Identify every line of the items that contains the word "Maisons", and copy each such line.
*** Data shown ***
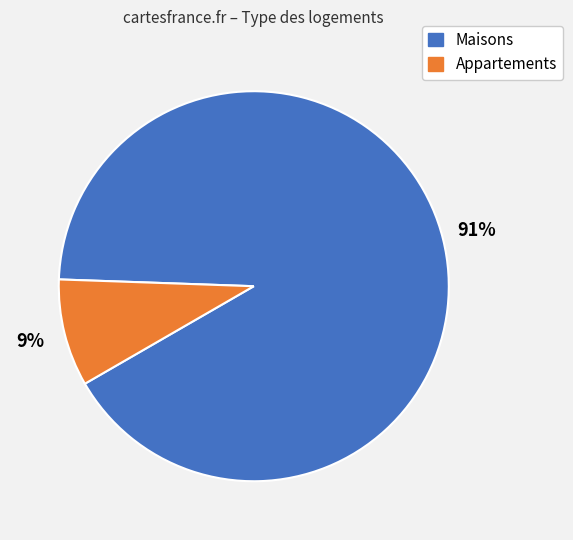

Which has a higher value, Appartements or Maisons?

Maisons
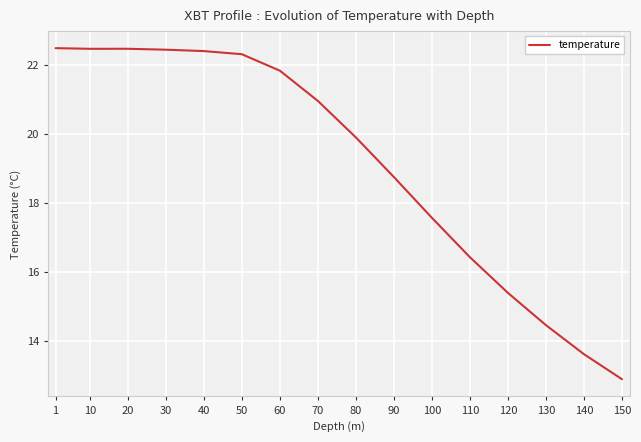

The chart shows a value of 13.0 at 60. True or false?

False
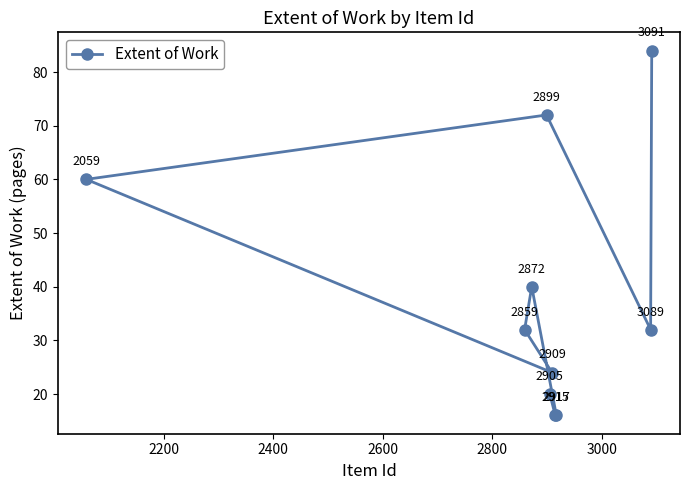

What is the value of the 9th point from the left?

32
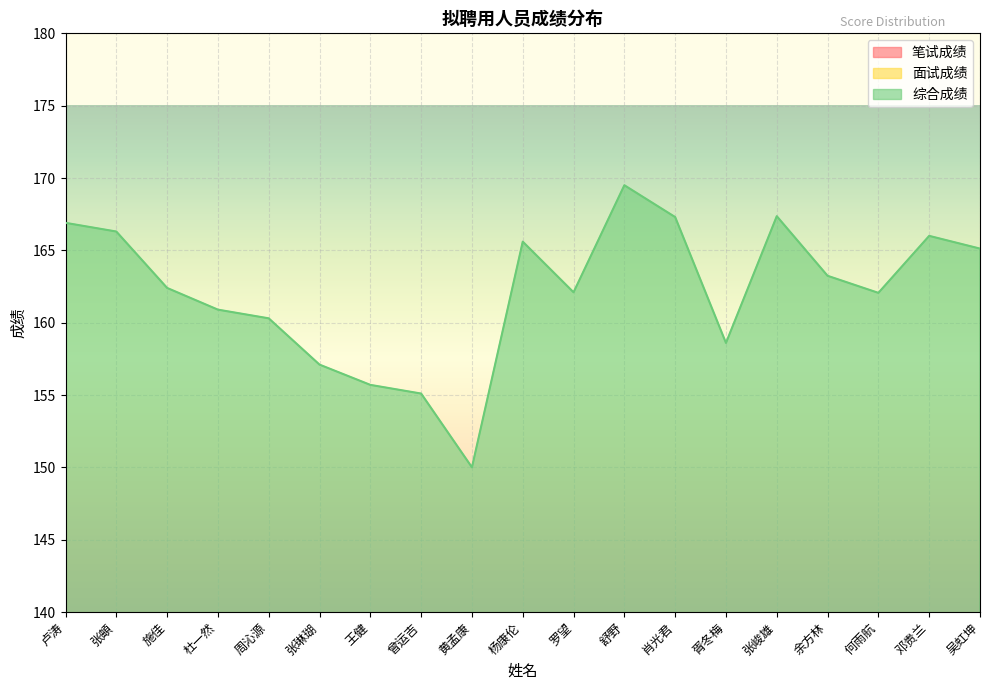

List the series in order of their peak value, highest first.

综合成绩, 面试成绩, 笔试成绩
*** End of Data shown ***
▸ **Solution to this task**
Which has a higher value, Appartements or Maisons?
Maisons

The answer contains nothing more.